Light is the only salvation from the rat hordes, and Amicia uses this to again pass another milestone in the loss of innocence. Humans will carry lamps around with them to stave off the rats, but if you can shatter them with a well-placed rock, they'll be overwhelmed and eaten alive in mere seconds. The first time Amicia does this, it's genuinely horrifying, but it also makes a grim kind of sense. The sheer need to survive, especially in the face of a ravening plague of rats, will necessarily lead to horrific acts like sacrificing some poor villager to the swarm.
The final villain of this piece is a power-hungry Roman Catholic bishop named Vitalis Bénévent. Leading his congregation like a god himself, he spends the entire course of A Plague Tale attempting to control the rodent flood, which is connected to Hugo's condition. It's apparent that A Plague Tale wishes to depict mainstream religion as a kind of cult; or at least the twisted version led by Bénévent. Hooded figures wander the grounds with black marks on their faces, burning books in piles and using the rats to torture anyone who opposes them in dungeons. Anyone who isn't converted is slaughtered until only the true believers remain. A Plague Tale shows us how religion can easily be turned and weaponized against those who come to it seeking salvation with open arms.
In one of A Plague Tale's most shocking moments, Bénévent eventually murders his entire congregation with the flesh-eating horde of rodents in his control. Even if the bishop's been depicted as a mad zealot the entire game, cackling about world domination through his newfound supernatural abilities, having all his followers devoured during prayer is nonetheless a huge step towards a new level of insanity.
A Plague Tale is a truly unique horror experience. It's one that isn't afraid to relentlessly pelt its characters with increasing terrifying and horrific scenarios, but crucially lets them grow from each encounter. It's a journey that proves there's multiple layers of innocence to be lost, and losing oneself can be tied to more than just a singular incident.
Asobo's story of a plague-ridden rural France will stay with me for a long time to come. The tight stealth gameplay always requires you to think on your feet and react to ever-changing environments and dangers around you, especially when your constant goal is protecting Hugo at all costs. There's so many tricks and tools to utilize, but it never loses the sense of dread and survival at all costs.

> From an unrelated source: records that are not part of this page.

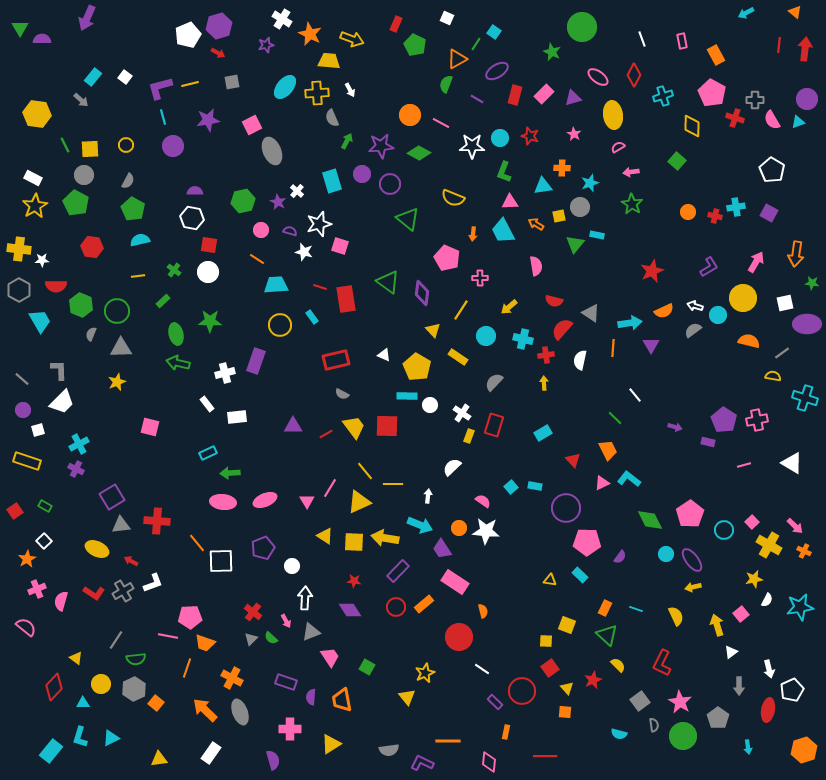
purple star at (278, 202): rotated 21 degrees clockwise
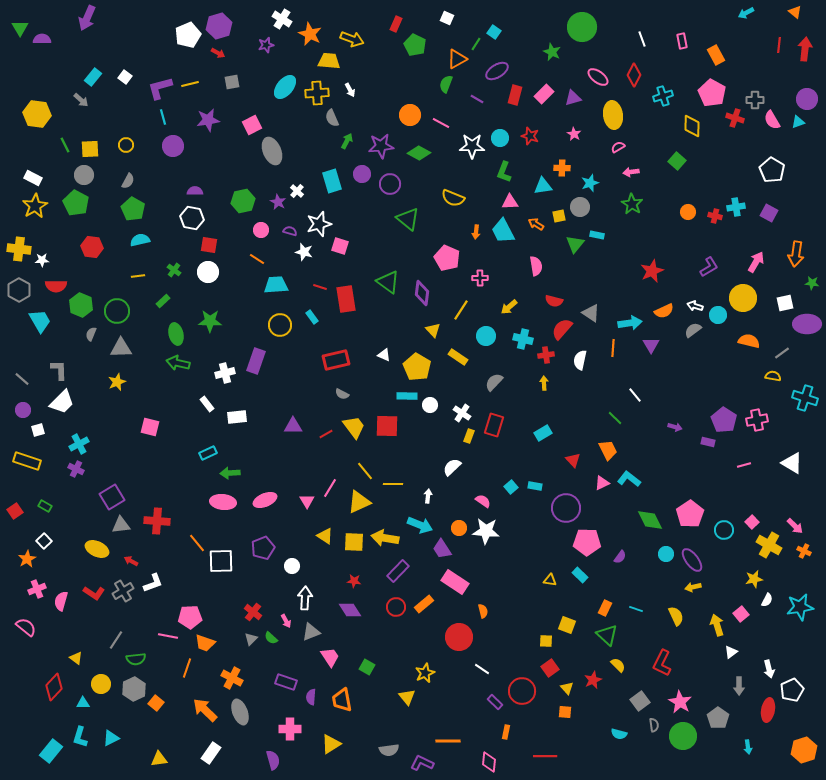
orange arrow at (473, 234): moved 3 px right, 2 px up
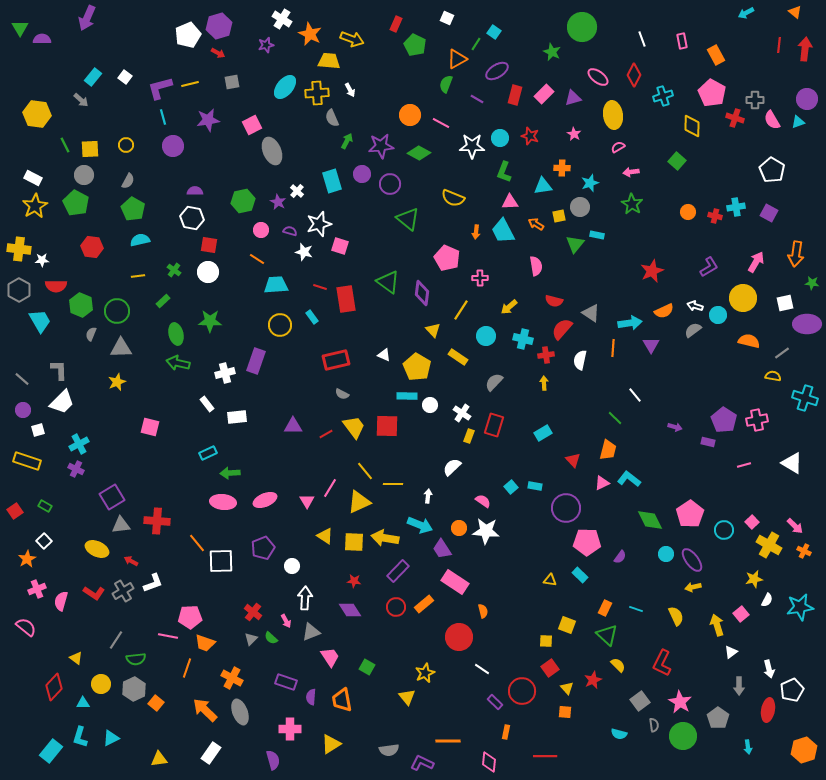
orange trapezoid at (608, 450): rotated 40 degrees clockwise
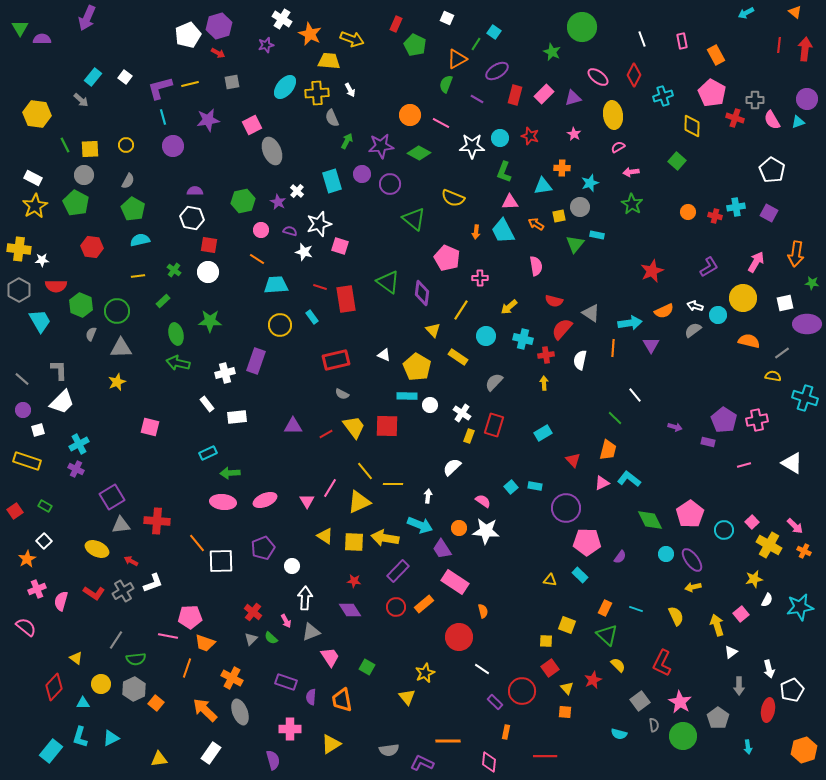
green triangle at (408, 219): moved 6 px right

I'll remember A Plague Tale: Innocence for being incredibly bold in its storytelling. I'll remember it for its brutal and haunting opening, and I'll remember it for the devouring of the dog that serves as a sign of things to come. I'll remember it for Amicia especially, a character who proves losing innocence isn't as simple as just taking a life and accepting a new reality. And god, I'll remember it for its evisceration of religion; showing how easily innocent believers can be taken advantage of by those who have only their own interests at heart.
A Plague Tale: Innocence deserves to be remembered as one of single best horror games of the last decade. It flew relatively under the radar when it released back in May 2019, but with a lot more time on our hands these days, I'd urge anyone who hasn't experienced Asobo's game to go back and try it out on its one-year anniversary.